--- Begin Data listing ---

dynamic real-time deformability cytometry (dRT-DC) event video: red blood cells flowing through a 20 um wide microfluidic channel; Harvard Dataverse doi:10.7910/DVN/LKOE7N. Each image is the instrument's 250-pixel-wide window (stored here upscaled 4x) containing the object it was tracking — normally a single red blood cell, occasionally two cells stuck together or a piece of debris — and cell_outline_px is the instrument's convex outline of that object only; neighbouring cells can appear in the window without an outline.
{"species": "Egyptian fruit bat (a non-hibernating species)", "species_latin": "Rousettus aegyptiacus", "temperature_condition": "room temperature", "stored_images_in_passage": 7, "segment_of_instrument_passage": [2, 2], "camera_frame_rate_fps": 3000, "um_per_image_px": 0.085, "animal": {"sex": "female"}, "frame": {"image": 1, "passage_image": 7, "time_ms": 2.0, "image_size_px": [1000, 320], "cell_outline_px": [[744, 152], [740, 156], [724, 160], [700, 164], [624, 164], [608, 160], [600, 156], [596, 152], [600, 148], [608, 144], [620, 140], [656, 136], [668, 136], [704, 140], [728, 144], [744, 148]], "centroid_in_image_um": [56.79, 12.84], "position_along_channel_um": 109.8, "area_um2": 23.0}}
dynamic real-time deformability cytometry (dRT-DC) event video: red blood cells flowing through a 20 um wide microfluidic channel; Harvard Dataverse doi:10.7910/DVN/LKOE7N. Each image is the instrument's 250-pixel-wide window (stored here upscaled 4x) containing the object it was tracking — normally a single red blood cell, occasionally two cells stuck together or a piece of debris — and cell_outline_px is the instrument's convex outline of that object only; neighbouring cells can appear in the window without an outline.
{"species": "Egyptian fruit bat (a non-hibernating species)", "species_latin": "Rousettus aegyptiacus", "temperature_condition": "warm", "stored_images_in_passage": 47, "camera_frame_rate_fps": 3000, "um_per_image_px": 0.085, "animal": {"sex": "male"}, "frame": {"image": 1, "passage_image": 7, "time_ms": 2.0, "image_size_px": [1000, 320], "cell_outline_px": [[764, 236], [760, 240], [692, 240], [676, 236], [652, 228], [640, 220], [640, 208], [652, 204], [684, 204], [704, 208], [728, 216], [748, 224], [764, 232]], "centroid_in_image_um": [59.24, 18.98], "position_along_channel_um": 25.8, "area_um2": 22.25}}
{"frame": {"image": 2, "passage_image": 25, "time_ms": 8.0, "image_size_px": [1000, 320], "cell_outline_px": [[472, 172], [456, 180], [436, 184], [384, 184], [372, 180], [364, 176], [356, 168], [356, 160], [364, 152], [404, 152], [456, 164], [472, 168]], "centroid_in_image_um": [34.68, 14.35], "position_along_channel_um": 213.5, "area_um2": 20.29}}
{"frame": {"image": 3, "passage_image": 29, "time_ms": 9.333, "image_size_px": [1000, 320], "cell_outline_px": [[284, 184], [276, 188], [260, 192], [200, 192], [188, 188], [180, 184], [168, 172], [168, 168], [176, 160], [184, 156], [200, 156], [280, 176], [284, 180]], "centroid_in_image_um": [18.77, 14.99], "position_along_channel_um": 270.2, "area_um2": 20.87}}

--- End Data listing ---

Brief
Using the listing above, retype each line exactly.

Worked solution
dynamic real-time deformability cytometry (dRT-DC) event video: red blood cells flowing through a 20 um wide microfluidic channel; Harvard Dataverse doi:10.7910/DVN/LKOE7N. Each image is the instrument's 250-pixel-wide window (stored here upscaled 4x) containing the object it was tracking — normally a single red blood cell, occasionally two cells stuck together or a piece of debris — and cell_outline_px is the instrument's convex outline of that object only; neighbouring cells can appear in the window without an outline.
{"species": "Egyptian fruit bat (a non-hibernating species)", "species_latin": "Rousettus aegyptiacus", "temperature_condition": "room temperature", "stored_images_in_passage": 7, "segment_of_instrument_passage": [2, 2], "camera_frame_rate_fps": 3000, "um_per_image_px": 0.085, "animal": {"sex": "female"}, "frame": {"image": 1, "passage_image": 7, "time_ms": 2.0, "image_size_px": [1000, 320], "cell_outline_px": [[744, 152], [740, 156], [724, 160], [700, 164], [624, 164], [608, 160], [600, 156], [596, 152], [600, 148], [608, 144], [620, 140], [656, 136], [668, 136], [704, 140], [728, 144], [744, 148]], "centroid_in_image_um": [56.79, 12.84], "position_along_channel_um": 109.8, "area_um2": 23.0}}
dynamic real-time deformability cytometry (dRT-DC) event video: red blood cells flowing through a 20 um wide microfluidic channel; Harvard Dataverse doi:10.7910/DVN/LKOE7N. Each image is the instrument's 250-pixel-wide window (stored here upscaled 4x) containing the object it was tracking — normally a single red blood cell, occasionally two cells stuck together or a piece of debris — and cell_outline_px is the instrument's convex outline of that object only; neighbouring cells can appear in the window without an outline.
{"species": "Egyptian fruit bat (a non-hibernating species)", "species_latin": "Rousettus aegyptiacus", "temperature_condition": "warm", "stored_images_in_passage": 47, "camera_frame_rate_fps": 3000, "um_per_image_px": 0.085, "animal": {"sex": "male"}, "frame": {"image": 1, "passage_image": 7, "time_ms": 2.0, "image_size_px": [1000, 320], "cell_outline_px": [[764, 236], [760, 240], [692, 240], [676, 236], [652, 228], [640, 220], [640, 208], [652, 204], [684, 204], [704, 208], [728, 216], [748, 224], [764, 232]], "centroid_in_image_um": [59.24, 18.98], "position_along_channel_um": 25.8, "area_um2": 22.25}}
{"frame": {"image": 2, "passage_image": 25, "time_ms": 8.0, "image_size_px": [1000, 320], "cell_outline_px": [[472, 172], [456, 180], [436, 184], [384, 184], [372, 180], [364, 176], [356, 168], [356, 160], [364, 152], [404, 152], [456, 164], [472, 168]], "centroid_in_image_um": [34.68, 14.35], "position_along_channel_um": 213.5, "area_um2": 20.29}}
{"frame": {"image": 3, "passage_image": 29, "time_ms": 9.333, "image_size_px": [1000, 320], "cell_outline_px": [[284, 184], [276, 188], [260, 192], [200, 192], [188, 188], [180, 184], [168, 172], [168, 168], [176, 160], [184, 156], [200, 156], [280, 176], [284, 180]], "centroid_in_image_um": [18.77, 14.99], "position_along_channel_um": 270.2, "area_um2": 20.87}}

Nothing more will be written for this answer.